**Job:** Where does the string "parameters" occur in the records? Copy each line that holds it.
━━━━━ Exercise materials
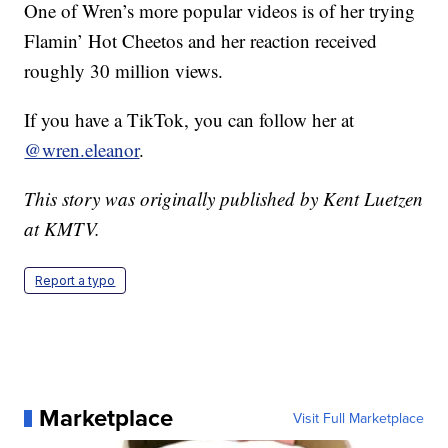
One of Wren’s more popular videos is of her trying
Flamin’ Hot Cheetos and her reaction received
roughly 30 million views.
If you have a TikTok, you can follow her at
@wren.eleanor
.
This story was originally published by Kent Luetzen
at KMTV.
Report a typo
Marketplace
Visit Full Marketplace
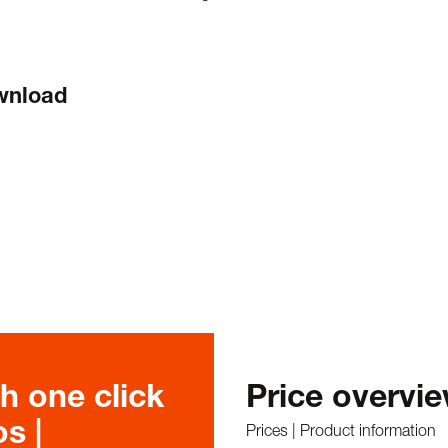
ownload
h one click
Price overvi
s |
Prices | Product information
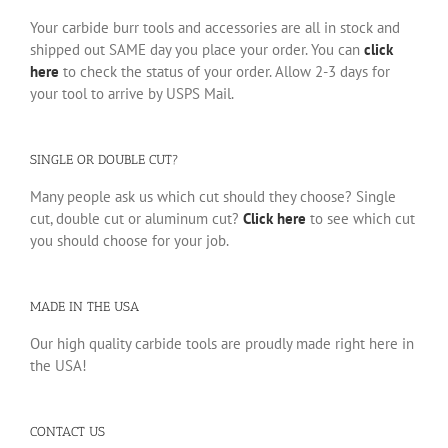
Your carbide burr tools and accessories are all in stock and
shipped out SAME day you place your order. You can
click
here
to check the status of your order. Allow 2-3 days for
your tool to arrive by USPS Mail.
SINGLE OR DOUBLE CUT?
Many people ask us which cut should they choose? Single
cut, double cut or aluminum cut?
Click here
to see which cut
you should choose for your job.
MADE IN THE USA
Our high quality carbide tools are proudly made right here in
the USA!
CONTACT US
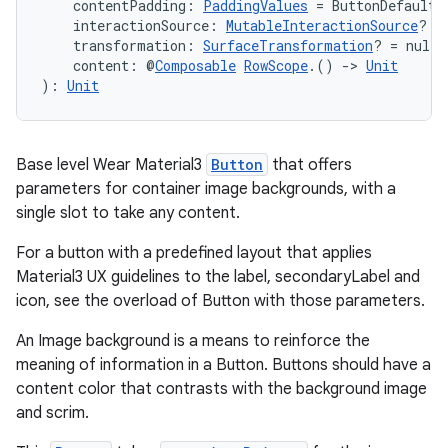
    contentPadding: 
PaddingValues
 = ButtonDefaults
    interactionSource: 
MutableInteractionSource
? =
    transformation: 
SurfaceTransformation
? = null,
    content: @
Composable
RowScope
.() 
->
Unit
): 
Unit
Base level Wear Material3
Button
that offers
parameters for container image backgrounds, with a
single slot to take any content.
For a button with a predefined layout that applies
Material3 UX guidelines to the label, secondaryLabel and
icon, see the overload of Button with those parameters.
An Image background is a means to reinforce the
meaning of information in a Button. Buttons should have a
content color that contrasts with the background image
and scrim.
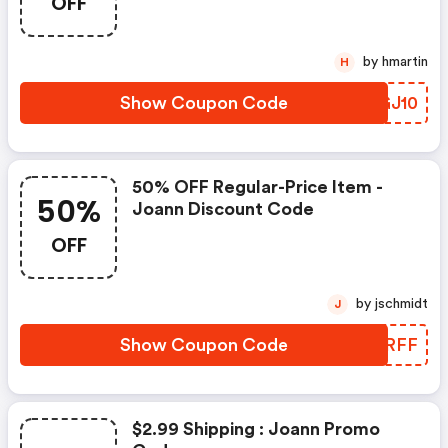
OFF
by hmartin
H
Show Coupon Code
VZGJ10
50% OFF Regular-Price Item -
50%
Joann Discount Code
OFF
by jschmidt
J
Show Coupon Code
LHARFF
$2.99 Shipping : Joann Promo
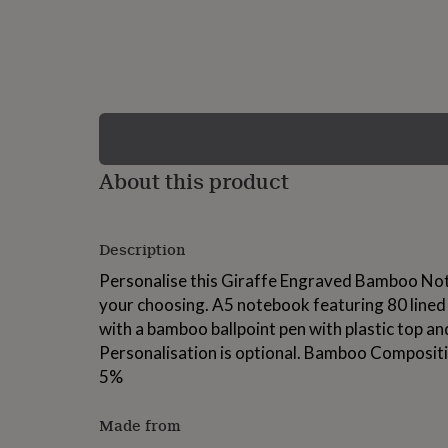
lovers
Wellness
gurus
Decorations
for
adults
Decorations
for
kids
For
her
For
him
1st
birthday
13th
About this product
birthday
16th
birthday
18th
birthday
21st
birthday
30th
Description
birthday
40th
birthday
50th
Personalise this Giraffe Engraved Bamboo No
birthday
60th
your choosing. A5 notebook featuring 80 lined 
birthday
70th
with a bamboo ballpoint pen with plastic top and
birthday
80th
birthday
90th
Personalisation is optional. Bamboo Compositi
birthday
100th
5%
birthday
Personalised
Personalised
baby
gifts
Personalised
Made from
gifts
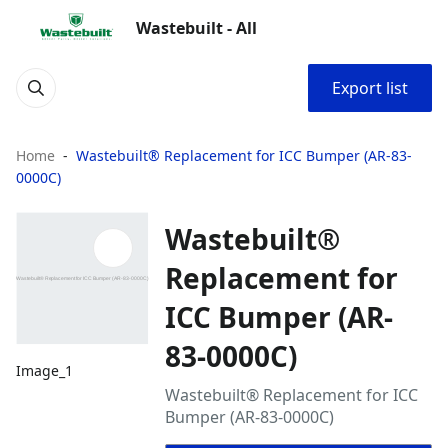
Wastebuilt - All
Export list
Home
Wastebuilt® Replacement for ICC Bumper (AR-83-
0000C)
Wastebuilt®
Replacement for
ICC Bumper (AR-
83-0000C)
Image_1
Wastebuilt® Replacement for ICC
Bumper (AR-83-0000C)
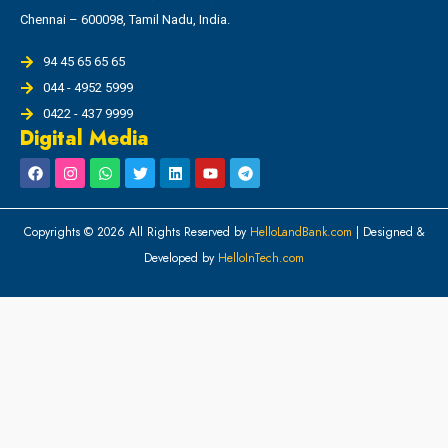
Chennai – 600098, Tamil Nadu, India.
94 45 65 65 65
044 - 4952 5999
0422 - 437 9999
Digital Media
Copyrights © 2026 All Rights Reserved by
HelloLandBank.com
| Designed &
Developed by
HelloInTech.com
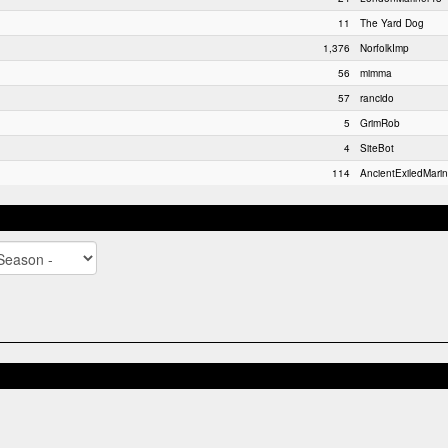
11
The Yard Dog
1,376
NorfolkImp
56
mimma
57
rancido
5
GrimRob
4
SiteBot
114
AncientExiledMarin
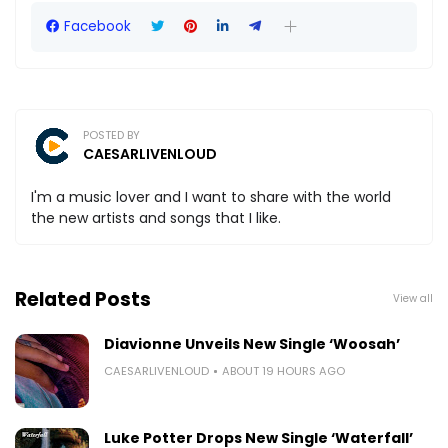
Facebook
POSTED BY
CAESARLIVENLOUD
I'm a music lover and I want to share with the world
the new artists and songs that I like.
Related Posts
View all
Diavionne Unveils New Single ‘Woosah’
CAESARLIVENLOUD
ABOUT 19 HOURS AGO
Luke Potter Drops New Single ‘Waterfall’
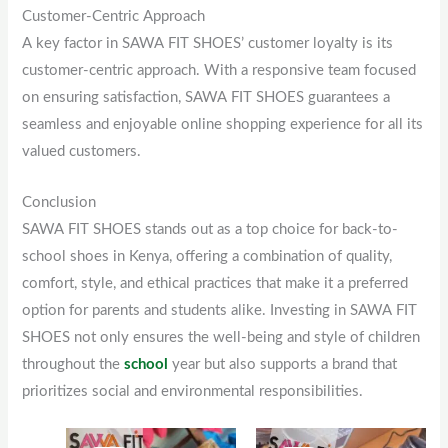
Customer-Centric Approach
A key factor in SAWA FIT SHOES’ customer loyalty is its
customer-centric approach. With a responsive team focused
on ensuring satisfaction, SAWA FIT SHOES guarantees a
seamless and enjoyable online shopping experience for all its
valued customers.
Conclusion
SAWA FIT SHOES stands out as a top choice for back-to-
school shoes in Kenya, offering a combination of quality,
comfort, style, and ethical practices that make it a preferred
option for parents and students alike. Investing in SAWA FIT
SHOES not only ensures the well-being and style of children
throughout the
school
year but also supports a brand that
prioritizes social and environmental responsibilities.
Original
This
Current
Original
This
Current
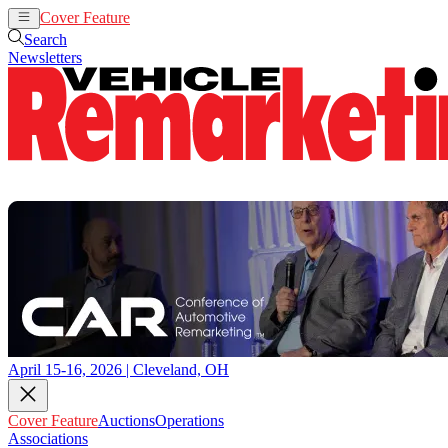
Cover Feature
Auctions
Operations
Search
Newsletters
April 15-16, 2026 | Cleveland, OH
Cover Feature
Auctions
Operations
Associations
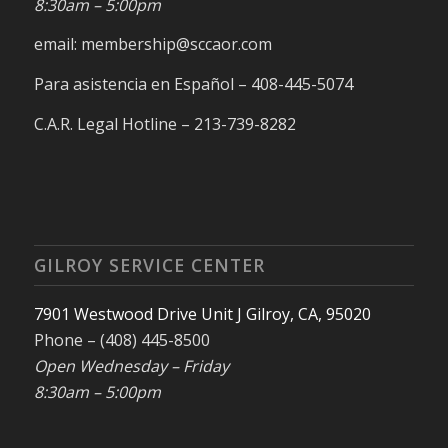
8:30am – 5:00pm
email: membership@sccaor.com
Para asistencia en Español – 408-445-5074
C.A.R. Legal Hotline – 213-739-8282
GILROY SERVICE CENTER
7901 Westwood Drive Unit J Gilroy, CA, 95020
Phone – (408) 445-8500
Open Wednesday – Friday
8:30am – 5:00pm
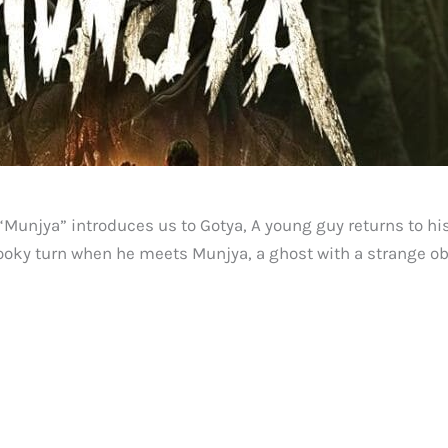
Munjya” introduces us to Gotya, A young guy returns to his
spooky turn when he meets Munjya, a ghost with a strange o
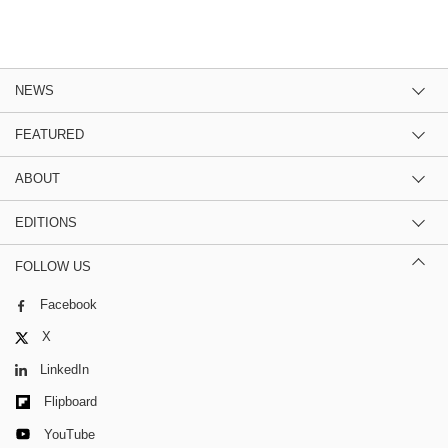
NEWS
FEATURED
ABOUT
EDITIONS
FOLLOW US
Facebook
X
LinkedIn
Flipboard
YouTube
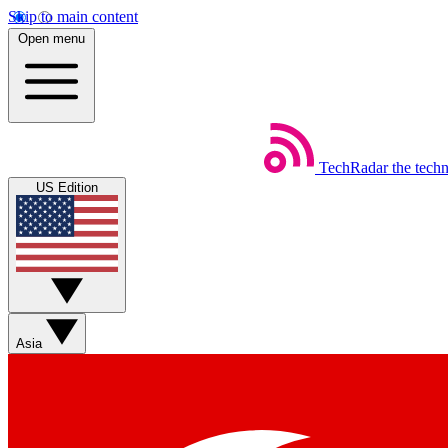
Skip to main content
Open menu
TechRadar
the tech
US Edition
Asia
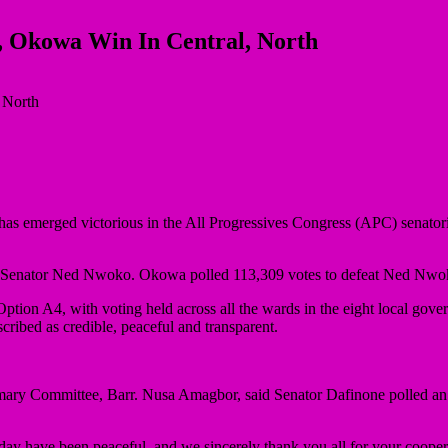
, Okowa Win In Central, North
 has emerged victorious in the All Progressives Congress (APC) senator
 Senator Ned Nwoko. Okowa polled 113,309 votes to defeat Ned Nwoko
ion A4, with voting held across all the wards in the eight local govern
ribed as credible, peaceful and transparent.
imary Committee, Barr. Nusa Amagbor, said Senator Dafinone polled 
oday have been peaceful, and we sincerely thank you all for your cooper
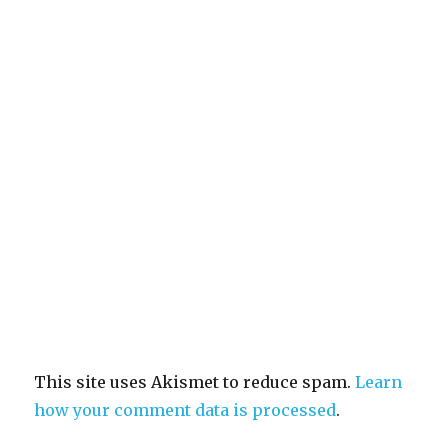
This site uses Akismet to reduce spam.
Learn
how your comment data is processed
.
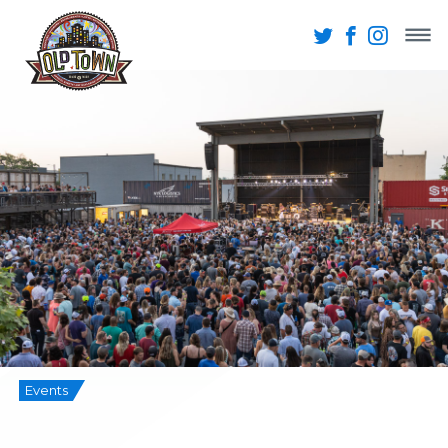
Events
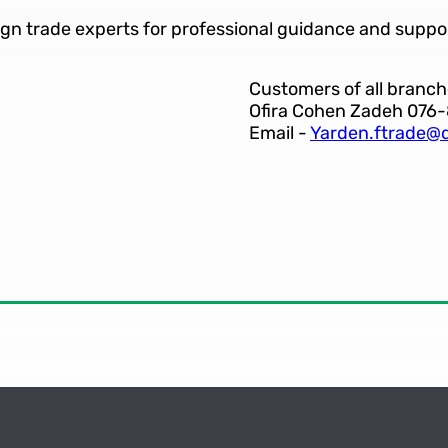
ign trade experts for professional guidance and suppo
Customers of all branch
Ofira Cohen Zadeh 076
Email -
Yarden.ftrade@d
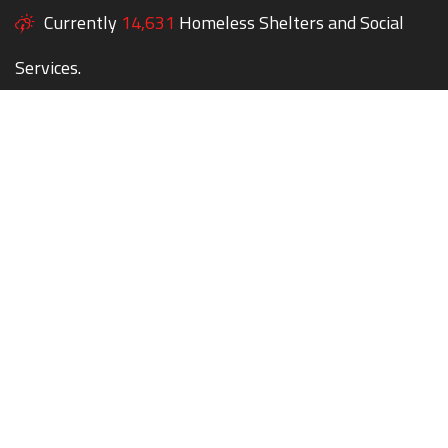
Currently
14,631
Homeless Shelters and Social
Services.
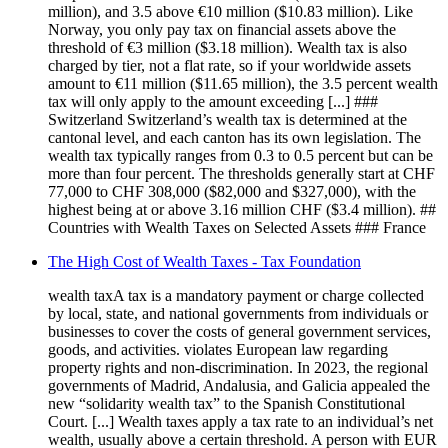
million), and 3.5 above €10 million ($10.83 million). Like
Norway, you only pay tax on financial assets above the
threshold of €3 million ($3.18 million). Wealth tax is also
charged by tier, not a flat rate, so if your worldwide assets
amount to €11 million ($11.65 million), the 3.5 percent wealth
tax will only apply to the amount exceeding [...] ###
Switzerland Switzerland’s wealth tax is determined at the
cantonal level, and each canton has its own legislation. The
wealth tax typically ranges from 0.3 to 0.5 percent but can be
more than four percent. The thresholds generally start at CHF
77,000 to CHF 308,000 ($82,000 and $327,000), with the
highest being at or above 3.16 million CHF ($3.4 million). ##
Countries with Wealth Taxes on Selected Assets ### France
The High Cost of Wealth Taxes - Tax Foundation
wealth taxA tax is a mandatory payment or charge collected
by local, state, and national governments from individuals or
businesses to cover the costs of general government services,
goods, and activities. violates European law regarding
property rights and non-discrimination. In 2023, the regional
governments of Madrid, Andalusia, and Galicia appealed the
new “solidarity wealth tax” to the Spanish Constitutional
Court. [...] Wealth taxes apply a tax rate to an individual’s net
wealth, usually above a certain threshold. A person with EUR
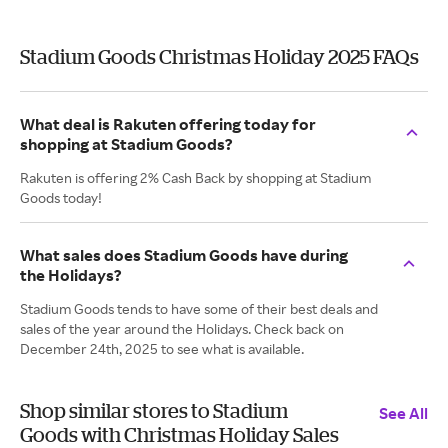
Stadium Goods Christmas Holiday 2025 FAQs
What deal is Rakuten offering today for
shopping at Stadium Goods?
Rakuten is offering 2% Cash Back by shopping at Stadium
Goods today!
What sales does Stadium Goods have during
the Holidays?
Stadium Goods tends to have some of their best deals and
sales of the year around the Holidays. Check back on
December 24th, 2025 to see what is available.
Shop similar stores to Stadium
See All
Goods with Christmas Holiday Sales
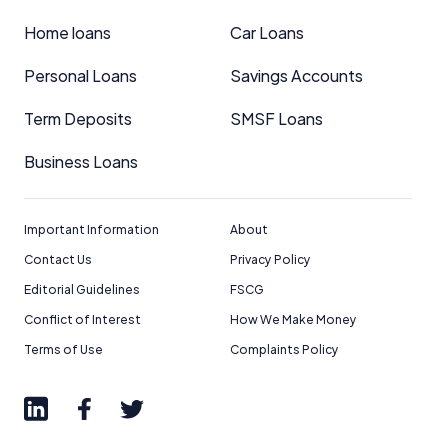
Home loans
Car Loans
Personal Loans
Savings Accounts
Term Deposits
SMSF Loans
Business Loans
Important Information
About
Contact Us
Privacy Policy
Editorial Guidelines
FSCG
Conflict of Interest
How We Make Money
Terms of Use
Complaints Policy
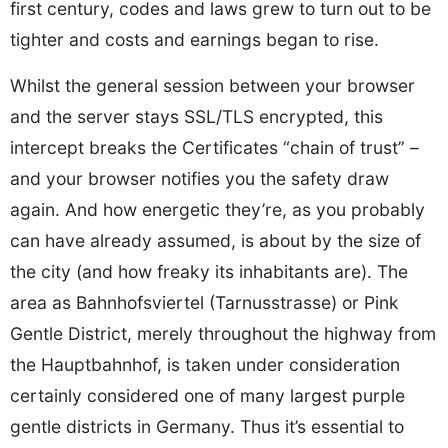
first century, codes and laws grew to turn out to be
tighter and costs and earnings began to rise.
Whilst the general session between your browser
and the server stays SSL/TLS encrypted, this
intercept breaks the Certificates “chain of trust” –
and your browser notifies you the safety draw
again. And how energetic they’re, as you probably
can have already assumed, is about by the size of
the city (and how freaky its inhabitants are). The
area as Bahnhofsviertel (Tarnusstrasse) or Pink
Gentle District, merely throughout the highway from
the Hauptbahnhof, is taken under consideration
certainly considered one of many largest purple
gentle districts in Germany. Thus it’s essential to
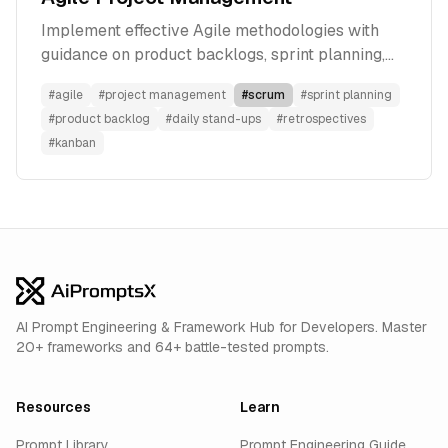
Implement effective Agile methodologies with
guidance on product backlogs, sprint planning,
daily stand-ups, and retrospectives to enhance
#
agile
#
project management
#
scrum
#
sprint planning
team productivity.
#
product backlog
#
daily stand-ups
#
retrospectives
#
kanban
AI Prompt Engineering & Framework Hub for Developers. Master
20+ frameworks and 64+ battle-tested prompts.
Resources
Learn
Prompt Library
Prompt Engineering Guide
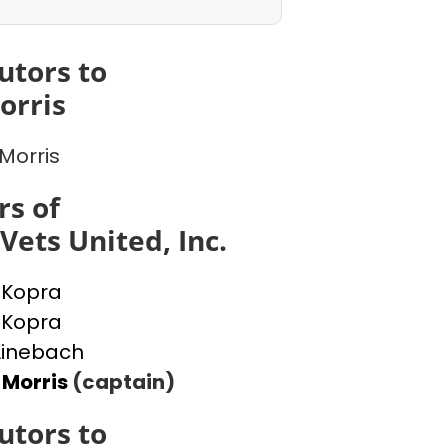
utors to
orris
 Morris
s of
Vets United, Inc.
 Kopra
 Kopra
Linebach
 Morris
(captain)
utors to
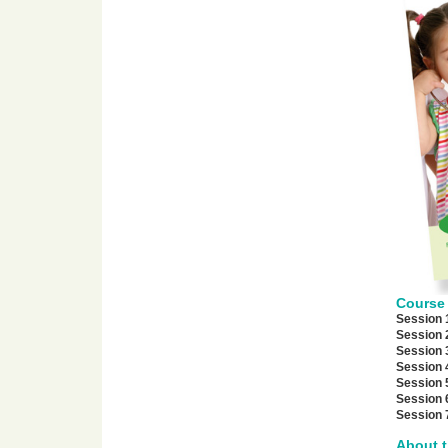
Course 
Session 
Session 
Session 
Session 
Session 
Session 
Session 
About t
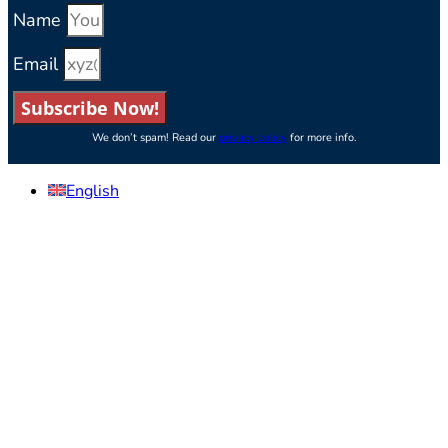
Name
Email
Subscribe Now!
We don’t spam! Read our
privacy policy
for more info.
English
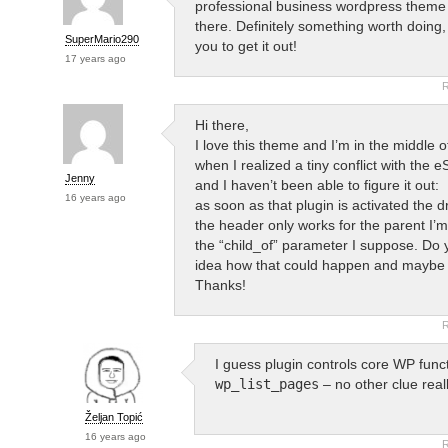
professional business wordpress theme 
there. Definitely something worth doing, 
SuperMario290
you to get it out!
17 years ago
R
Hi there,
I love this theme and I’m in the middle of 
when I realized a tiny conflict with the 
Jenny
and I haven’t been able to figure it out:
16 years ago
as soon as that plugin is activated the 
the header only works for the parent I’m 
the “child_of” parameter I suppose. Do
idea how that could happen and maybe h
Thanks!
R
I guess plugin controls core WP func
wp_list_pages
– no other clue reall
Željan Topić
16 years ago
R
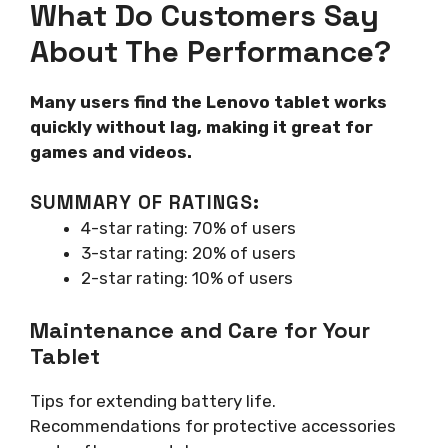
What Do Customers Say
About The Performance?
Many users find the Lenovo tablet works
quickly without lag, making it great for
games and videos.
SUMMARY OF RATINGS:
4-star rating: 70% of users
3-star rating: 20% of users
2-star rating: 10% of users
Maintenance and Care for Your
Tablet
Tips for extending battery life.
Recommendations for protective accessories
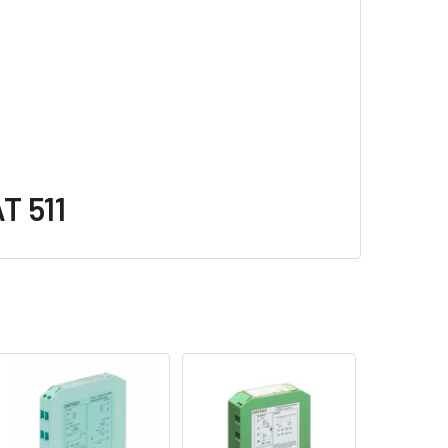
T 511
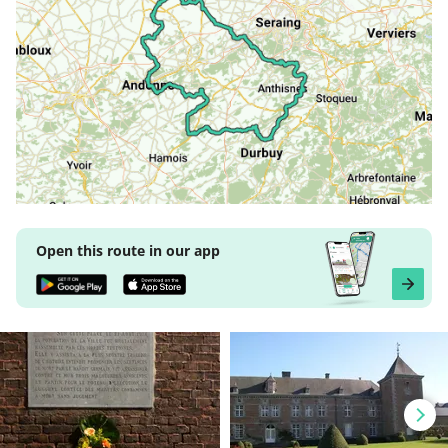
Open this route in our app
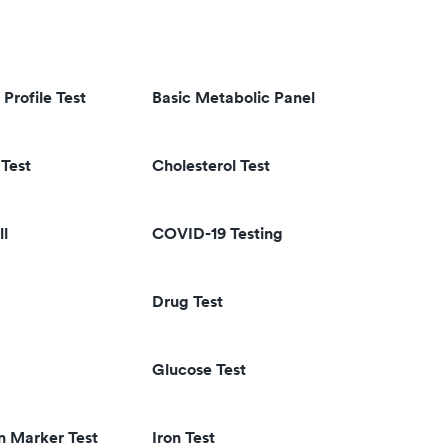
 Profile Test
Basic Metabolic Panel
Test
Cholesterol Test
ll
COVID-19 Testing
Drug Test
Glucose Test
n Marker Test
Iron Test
━━━━━━━━━━
**Reply to the exercise:**
parameters for container image backgrounds, with a
icon, see the overload of Button with those parameters.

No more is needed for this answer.